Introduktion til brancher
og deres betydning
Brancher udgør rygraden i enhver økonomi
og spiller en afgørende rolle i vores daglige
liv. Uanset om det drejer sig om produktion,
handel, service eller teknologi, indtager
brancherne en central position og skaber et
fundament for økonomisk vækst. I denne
· · · ·
Problem description:
The required answer is the complete data, repeated exactly.

Output for this exercise:
Introduktion til brancher
og deres betydning
Brancher udgør rygraden i enhver økonomi
og spiller en afgørende rolle i vores daglige
liv. Uanset om det drejer sig om produktion,
handel, service eller teknologi, indtager
brancherne en central position og skaber et
fundament for økonomisk vækst. I denne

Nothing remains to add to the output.